How are spaces and empty lines processed by long commands (i.e., those that do not accept paragraph breaks inside)? Are there different space tokens aside from " " and an empty line? It appears that an empty line counts as exactly one empty argument:

\documentclass{article}

\newcommand{\oneArg}[1]{}
\newcommand{\twoArgs}[2]{}
\newcommand{\threeArgs}[3]{}

\begin{document}

\indent
A \oneArg

B

% output:
% A B


A \twoArgs

B

C

% output:
% A
% C

A \threeArgs

B

C

% output:
% A C

\end{document}

And is there anything special one needs to know about math mode in this regard?

One pointer: Some relevant information is in this question, especially this discussion thread about \somecommand * being legal LaTeX.


Addendum: An interesting detail about short macros (those defined for example with \newcommand*): If I add \newcommand*{\noPar}[1]{#1} to my source code and try to compile an additional codechunk

\noPar{
A \threeArgs

B

C
}

the compiler will throw an error.
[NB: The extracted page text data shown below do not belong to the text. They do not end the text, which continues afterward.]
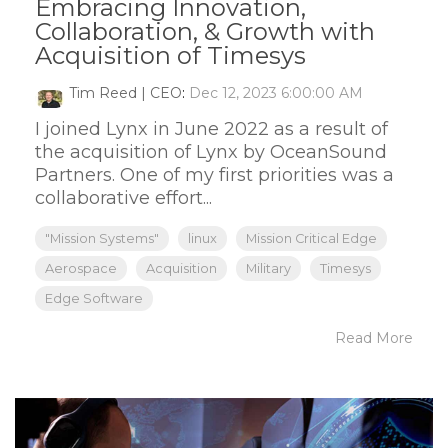
Embracing Innovation,
Collaboration, & Growth with
Acquisition of Timesys
Tim Reed | CEO
:
Dec 12, 2023 6:00:00 AM
I joined Lynx in June 2022 as a result of
the acquisition of Lynx by OceanSound
Partners. One of my first priorities was a
collaborative effort...
"Mission Systems"
linux
Mission Critical Edge
Aerospace
Acquisition
Military
Timesys
Edge Software
Read More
As this is semantically not a paragraph break, the long-short distinction between commands should probably be described in terms of empty lines, not paragraph breaks. Or not?

Best Answer

The answer to the question in the title is technically "they are not processed" but I don't think that's the answer you want.

If you modify your definitions to

\newcommand{\oneArg}[1]{\long\def\a{[#1]}\typeout{\meaning\a}}
\newcommand{\twoArgs}[2]{\long\def\a{[#1][#2]}\typeout{\meaning\a}}
\newcommand{\threeArgs}[3]{\long\def\a{[#1][#2][#3]}\typeout{\meaning\a}}

you will see

\long macro:->[\par ]
\long macro:->[\par ][B]
\long macro:->[\par ][B][\par ]

Assuming normal catcodes are in force a blank line is turned by TeX into the token \par (literally the command name token \par not the primitive paragraph end function) It does this at a very early stage as characters are being tokenised, so before any token lists are passed to a macro. So a macro never sees a blank line in its argument. The behaviour is always as if you replace the blank line by \par in the input file.
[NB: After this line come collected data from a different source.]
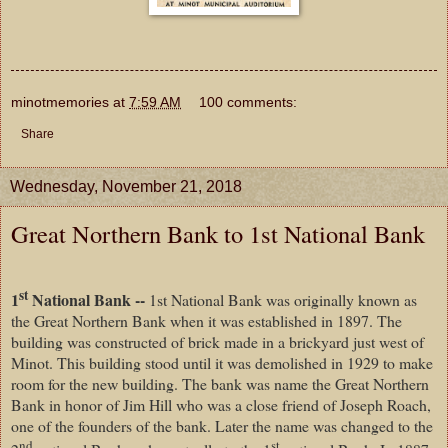
minotmemories
at
7:59 AM
100 comments:
Share
Wednesday, November 21, 2018
Great Northern Bank to 1st National Bank
st
1
National Bank --
1st National Bank was originally known as
the Great Northern Bank when it was established in 1897. The
building was constructed of brick made in a brickyard just west of
Minot. This building stood until it was demolished in 1929 to make
room for the new building. The bank was name the Great Northern
Bank in honor of Jim Hill who was a close friend of Joseph Roach,
one of the founders of the bank. Later the name was changed to the
nd
st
Space tokens are similarly processed at this early stage. Spaces at the end of the line and the beginning of the next are discarded and never tokenised at all so macros have no record of them. (You can not prevent the discarding of space at the end of the line even if you change the catcode of space) and runs of spaces characters only produce one space token. It is the tokens not the file characters that are passed to a macro.

If you have non-delimited arguments as in your example any spaces tokens are skipped while looking for the argument, if you want a space to be the argument you need { }. \par can be an undelimited argument if the macro is \long or an error otherwise.